Évaporé ? Non, certainement.
Seulement nous perdons de vue. Le
bateau continue du même dimension
et avec le même capacité qu'il avait
quand était proche de nous. Il
continue aussi capable qu' avant
prendre au port de destination les
chargements reçus. Le voilier ne s'est
pas évaporé, seulement le nous ne
pouvons plus voir. Mais il continue le
même. Et peut-être, dans l'exact
instant dans que quelqu'un dit : Déjà
si ce a été, il y aura autres voix, plus
outre, à affirmer : Là vient le voilier.
Ainsi c'est le décès.

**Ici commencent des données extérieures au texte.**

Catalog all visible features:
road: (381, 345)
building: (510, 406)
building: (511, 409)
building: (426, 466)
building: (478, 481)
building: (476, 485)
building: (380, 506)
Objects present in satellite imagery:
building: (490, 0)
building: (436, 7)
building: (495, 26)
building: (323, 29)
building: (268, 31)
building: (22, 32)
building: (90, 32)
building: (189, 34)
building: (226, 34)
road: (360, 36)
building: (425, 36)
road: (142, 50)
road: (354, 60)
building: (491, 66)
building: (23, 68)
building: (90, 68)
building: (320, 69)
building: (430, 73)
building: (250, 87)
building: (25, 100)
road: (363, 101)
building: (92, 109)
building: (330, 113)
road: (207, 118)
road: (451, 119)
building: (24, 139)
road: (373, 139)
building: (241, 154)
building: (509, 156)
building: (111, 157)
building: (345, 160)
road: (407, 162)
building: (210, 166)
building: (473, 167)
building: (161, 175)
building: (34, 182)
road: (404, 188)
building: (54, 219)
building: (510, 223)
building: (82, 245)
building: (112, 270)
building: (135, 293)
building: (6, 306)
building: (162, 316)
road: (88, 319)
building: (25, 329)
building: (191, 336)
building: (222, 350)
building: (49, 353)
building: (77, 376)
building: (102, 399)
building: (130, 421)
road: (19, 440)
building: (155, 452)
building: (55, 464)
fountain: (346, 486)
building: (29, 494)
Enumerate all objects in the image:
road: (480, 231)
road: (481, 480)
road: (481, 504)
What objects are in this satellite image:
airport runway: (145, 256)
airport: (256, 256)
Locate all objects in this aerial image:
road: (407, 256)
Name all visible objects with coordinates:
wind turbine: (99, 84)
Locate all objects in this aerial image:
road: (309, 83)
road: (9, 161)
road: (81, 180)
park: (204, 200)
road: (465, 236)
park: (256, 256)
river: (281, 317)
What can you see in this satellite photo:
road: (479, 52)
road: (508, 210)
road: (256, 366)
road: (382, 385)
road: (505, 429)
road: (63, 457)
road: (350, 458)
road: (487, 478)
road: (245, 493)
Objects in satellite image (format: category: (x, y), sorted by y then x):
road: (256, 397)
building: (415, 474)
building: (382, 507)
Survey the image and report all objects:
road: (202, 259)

Quand le voilier
part, en prenant le précieux
chargement d'un amour que dans
eux ce a été cher et nous le voyons
disparaître dans ligne qui sépare le
visible de l'invisible nous disons : Déjà
si ce a été. Il aura disparu ? Évaporé ?
Non, certainement. Seulement nous
perdons de vue. L'être que nous
aimons continue même. Sa capacité
mentale non s'il a perdu. Leurs
conquêtes suivent intactes, de la
même manière qu' quand il était à
notre côté. Il conserve la même
affection que il nourrissait par nous.
Rien s'il ne perd, excepté le corps
physique dont plus il n'a pas besoin
dans l'autre côté. Et c'est aussitôt que,
dans le même instant où nous
disons : Déjà si ce a été, dans plus
Outre, autre quelqu'un dira heureux :
Déjà il arrive. Il est arrivé à la
destination en prenant je réussis les
acquisitions feitas pendant le voyage
terrena. La vie jamais s'interrompt ni il
offre des changements spectaculaires,
donc la nature non des sauts. Chacun
prend son chargement de vices et
vertus, d'affections et désaffections,
jusqu'à ce qu'il se décide par se
défaire dont il jugera inutile. La vie est
faite de départs et arrivées. D'allées et
d'arrivées. Ainsi, ce qui pour uns
semble être à départ, pour autres est
A arrivée. Un jour nous partons du
monde chant religieux dans la
direction du monde physique ; dans
un autre nous partons d'ici pour
chant religieux, une constante aller et
venir, comme viajores d'Immortalité
que nous sommes tout. * * * Victor
Hugo, poète et romancier français, qui
a vécu dans Siècle XIX, a parlé de la
vie et du décès en disant : À chaque
fois que nous mourons nous
gagnons plus vie. Les âmes ils passent
d'une sphère pour l'autre sans perte
de la personnalité, en se rendant de
plus en plus brillant. Je suis une âme.
Je sais bien que je vais livrer à la
sépulture ce qui je ne suis pas. Quand
je descendrai à la sépulture, je
pourrai dire, comme tant : Mon jour
de travail il a fini. Mais je ne peux pas
dire : ma vie a fini. Mon jour de travail
s'initiera à nouveau dans le matin
suivant. La tombe n'est pas une allée
sans sortie, est un passage. Il se ferme
au crépuscule et l'aube vient abriz l'
encore.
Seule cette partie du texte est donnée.